Task details: Every line from the one containing "Two objects, cyan" to the last line of the listing below should be given again exactly.

★ ★ ★ ★ ★

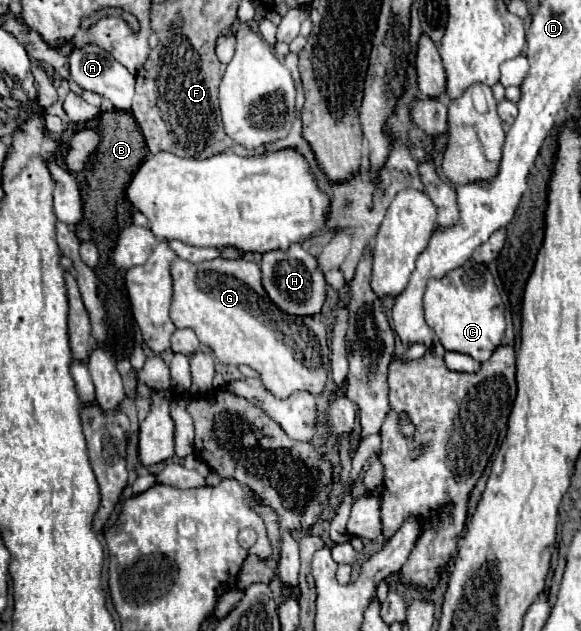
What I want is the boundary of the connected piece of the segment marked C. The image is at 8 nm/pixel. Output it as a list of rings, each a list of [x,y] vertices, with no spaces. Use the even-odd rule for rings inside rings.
[[[468,260],[464,266],[450,270],[444,278],[432,278],[428,282],[428,288],[424,292],[424,314],[426,314],[426,324],[434,330],[434,334],[438,336],[440,344],[446,350],[454,350],[454,352],[462,352],[472,356],[478,362],[486,362],[492,352],[502,344],[504,338],[504,304],[500,298],[500,292],[494,284],[492,274],[488,272],[486,264],[478,264],[474,260]]]

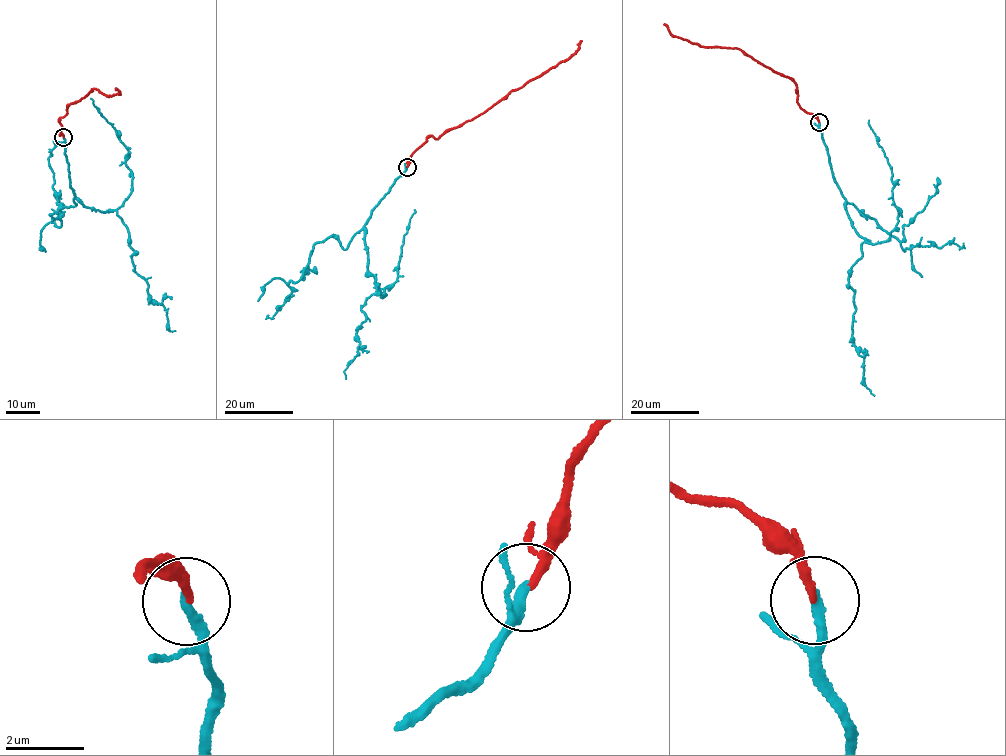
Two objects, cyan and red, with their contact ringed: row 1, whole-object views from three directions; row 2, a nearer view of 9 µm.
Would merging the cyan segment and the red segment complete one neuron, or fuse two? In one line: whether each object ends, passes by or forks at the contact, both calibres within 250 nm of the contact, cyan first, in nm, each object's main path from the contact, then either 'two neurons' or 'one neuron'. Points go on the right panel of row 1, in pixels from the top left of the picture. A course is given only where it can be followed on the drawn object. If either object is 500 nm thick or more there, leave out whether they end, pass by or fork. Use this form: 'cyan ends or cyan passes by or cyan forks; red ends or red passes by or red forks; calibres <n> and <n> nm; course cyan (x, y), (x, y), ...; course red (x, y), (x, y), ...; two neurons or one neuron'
cyan ends; red passes by; calibres 240 and 140 nm; course cyan (819, 122), (834, 181), (864, 238), (848, 286), (854, 292), (853, 342), (864, 358), (863, 384), (874, 395); course red (819, 122), (800, 107), (796, 83), (792, 79), (738, 48), (701, 46), (673, 35), (664, 24); one neuron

★ ★ ★ ★ ★

Written response:
Two objects, cyan and red, with their contact ringed: row 1, whole-object views from three directions; row 2, a nearer view of 9 µm.
Would merging the cyan segment and the red segment complete one neuron, or fuse two? In one line: whether each object ends, passes by or forks at the contact, both calibres within 250 nm of the contact, cyan first, in nm, each object's main path from the contact, then either 'two neurons' or 'one neuron'. Points go on the right panel of row 1, in pixels from the top left of the picture. A course is given only where it can be followed on the drawn object. If either object is 500 nm thick or more there, leave out whether they end, pass by or fork. Use this form: 'cyan ends or cyan passes by or cyan forks; red ends or red passes by or red forks; calibres <n> and <n> nm; course cyan (x, y), (x, y), ...; course red (x, y), (x, y), ...; two neurons or one neuron'
cyan ends; red passes by; calibres 240 and 140 nm; course cyan (819, 122), (834, 181), (864, 238), (848, 286), (854, 292), (853, 342), (864, 358), (863, 384), (874, 395); course red (819, 122), (800, 107), (796, 83), (792, 79), (738, 48), (701, 46), (673, 35), (664, 24); one neuron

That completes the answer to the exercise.